The first stage of what is planned to be New Zealand's largest furniture and homeware store has opened in Auckland.
Paulette Redstone, Nido Living commercial manager, said a furniture interiors division had now opened. That division is nido@work, she said, because it caters solely to the commercial market.
The new outlet is at Unit 4, 91 Central Park Dr and has been likened to an Ikea for its scale, although Ikea has not yet announced where it will open in Auckland. When its full store opens around December, Nido is expected to be very like Ikea, have an instore restaurant and children's play area.
"It's in an existing building, an interim area before we move into the new premises," Nido's Redstone said of that company's new store.
Nido plans to open a 2.7ha store later this year at 158 Central Park Dr, and that is now under construction.
But in the meantime, Redstone said the initial store had opened nearby.
That temporary store is selling commercial interior equipment including desks, chairs, soft seating, meeting pods, lighting, storage units and items for the hospitality and education sectors, she said.
The temporary premises is only around 100sqm and further stock from Europe and Asia will arrive towards the end of this month, she said.
"The majority of the stock is here now and in the next couple of weeks, there will be $1m of stock here.
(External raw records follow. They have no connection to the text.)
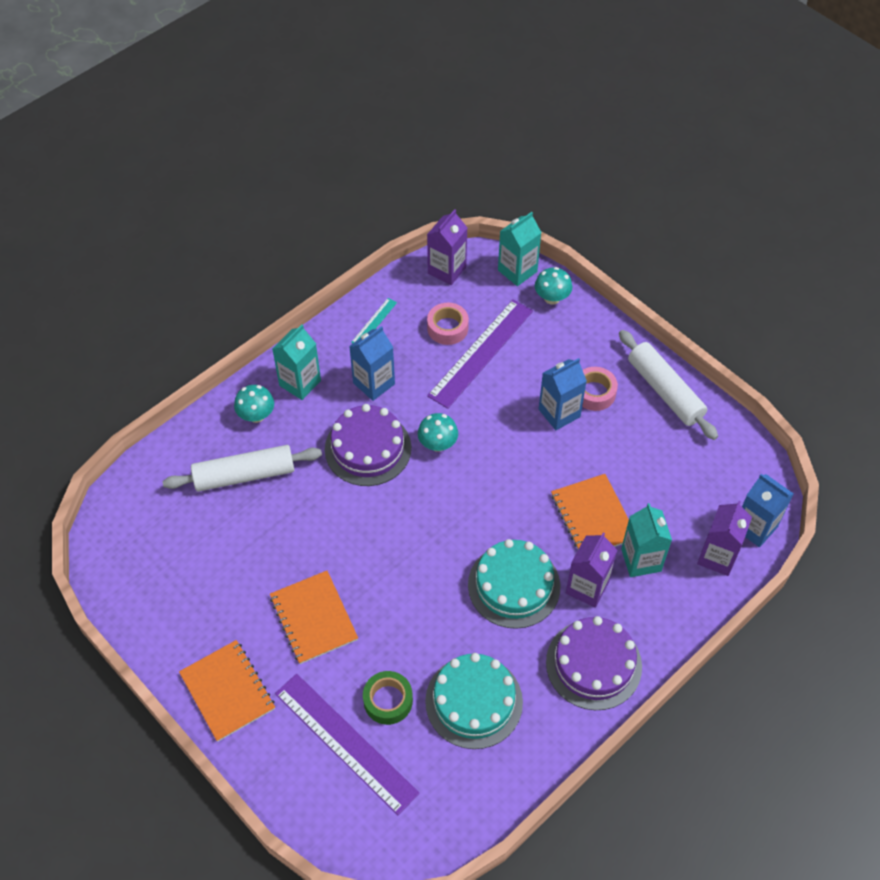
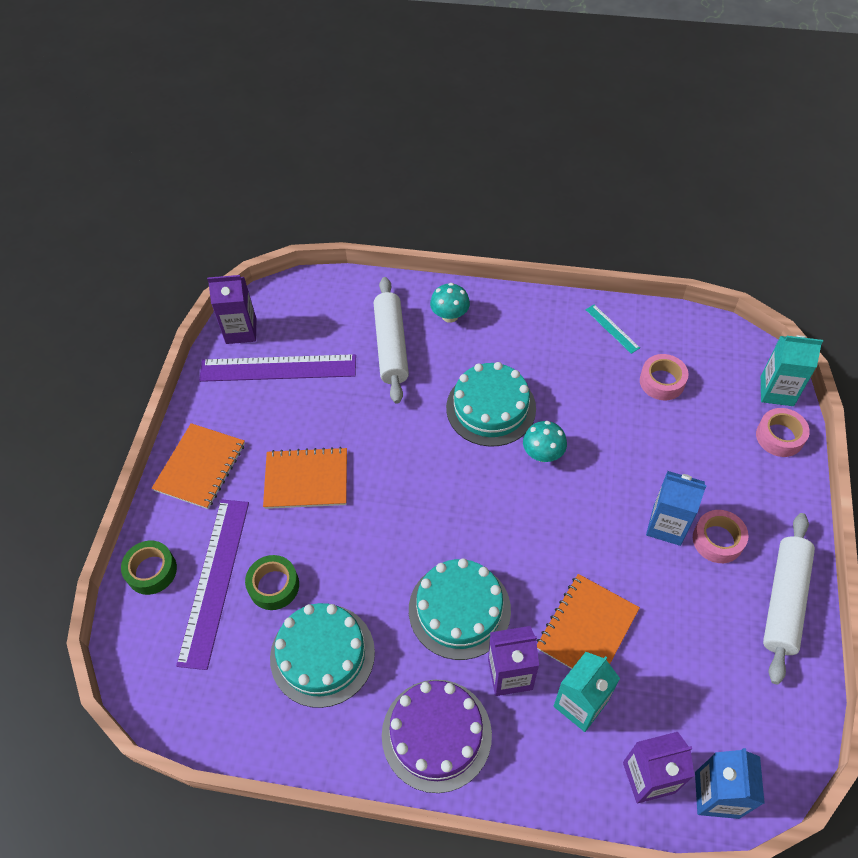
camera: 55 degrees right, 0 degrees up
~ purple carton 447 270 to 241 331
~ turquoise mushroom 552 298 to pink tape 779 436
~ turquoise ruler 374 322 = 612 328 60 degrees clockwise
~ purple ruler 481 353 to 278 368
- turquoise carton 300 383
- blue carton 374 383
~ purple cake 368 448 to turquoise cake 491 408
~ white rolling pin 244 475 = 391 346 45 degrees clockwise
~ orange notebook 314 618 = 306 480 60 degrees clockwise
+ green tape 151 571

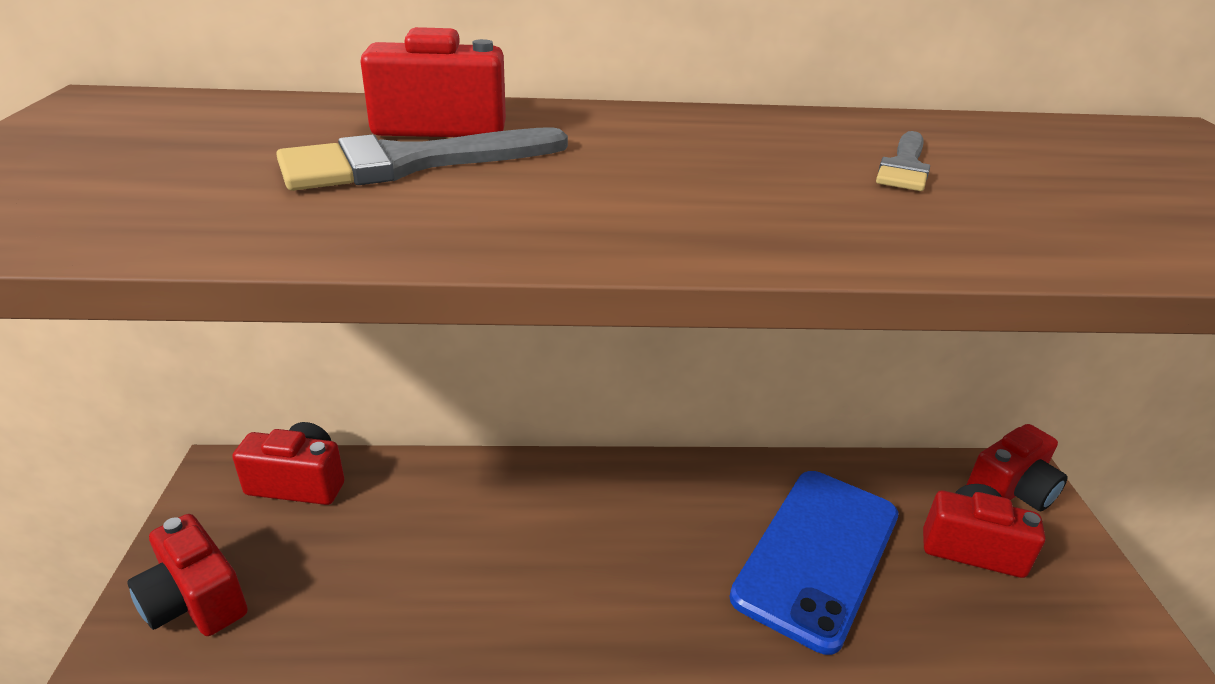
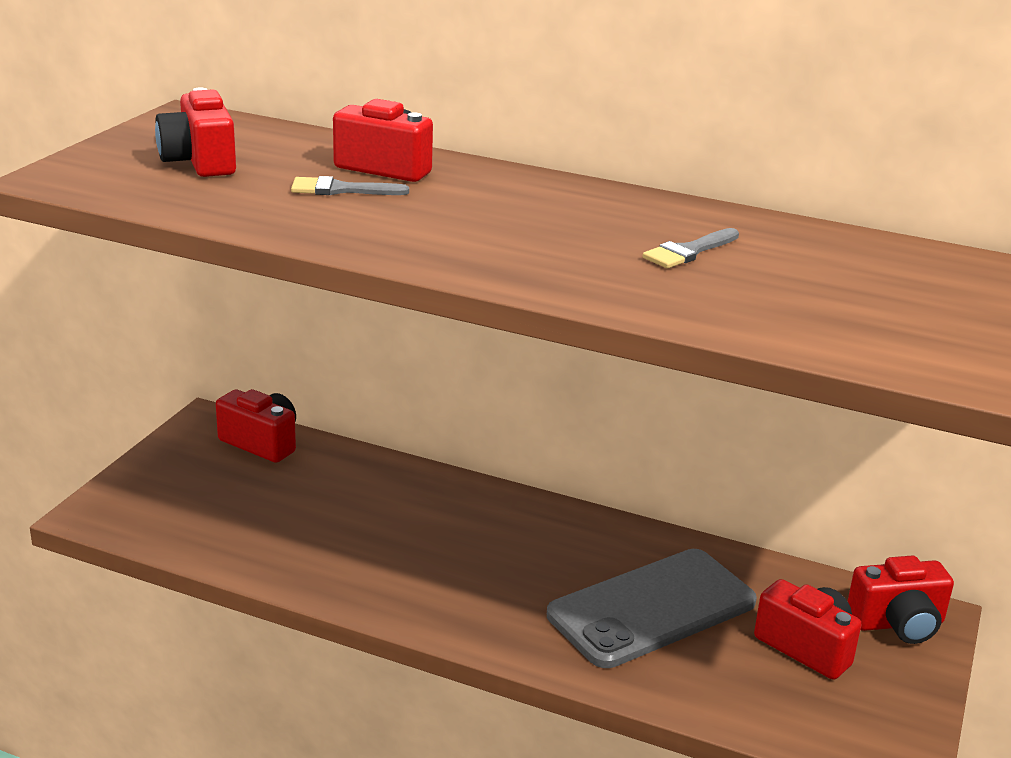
camera: 25 degrees right, 5 degrees down
~ grey brush 409 163 = 341 190 x0.58
~ blue phone 818 555 to grey phone 652 609
~ red camera 195 601 to 200 162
People are now looking for something quite unique, we're able to show people new ranges for the commercial market," Bottaro said.
Auckland businessman Vinod Kumar, pioneer of the MEGA Mitre 10 concept, said he had put his entire fortune into the new Nido business.
The 27,000sq m store under construction will have around 100 display rooms and an entire house within its showroom floor, he said.
The store's foyer will be 6000sq m to 7000sq m. An upstairs cafe will seat 340 people and the store will trade 10am-10pm daily, with staff working in three shifts, Kumar said.
"Stock will arrive at 5am off the truck, be packed out of containers and Dexion robots will put it in the warehouse. There will be 250 pallets of stock a day," he said.
Kumar said around half the furniture and homeware to be sold in his store would come from Europe, much from North America and some from Asia.
"I've travelled the world and seen the furniture business and for us to be up there, it's a matter of being that size," Kumar said.
Although no store is finished or opened, already Kumar says he has "sold" the project to Maat Group syndicators, formed in 2009 and headquartered on Corinthian Dr, Albany.
That property sale will help fund the new furniture and homeware business, he said.
Maat advertised the Central Park Property Investment scheme with a projected pre-tax cash return of 8.5 per cent per annum. It sought $30m and the offer is closed.
"This opportunity is a little different from previous Maat offers. It involves the development of a property through a joint venture with the developer," Maat says.
Distributions of 8.5 per cent annually were being paid on a monthly basis from March this year, Maat's offer document says.
Equity funding to enable the joint venture to do the development will be provided by the current landowner with 20 per cent and Maat investors with 80 per cent, the offer document says.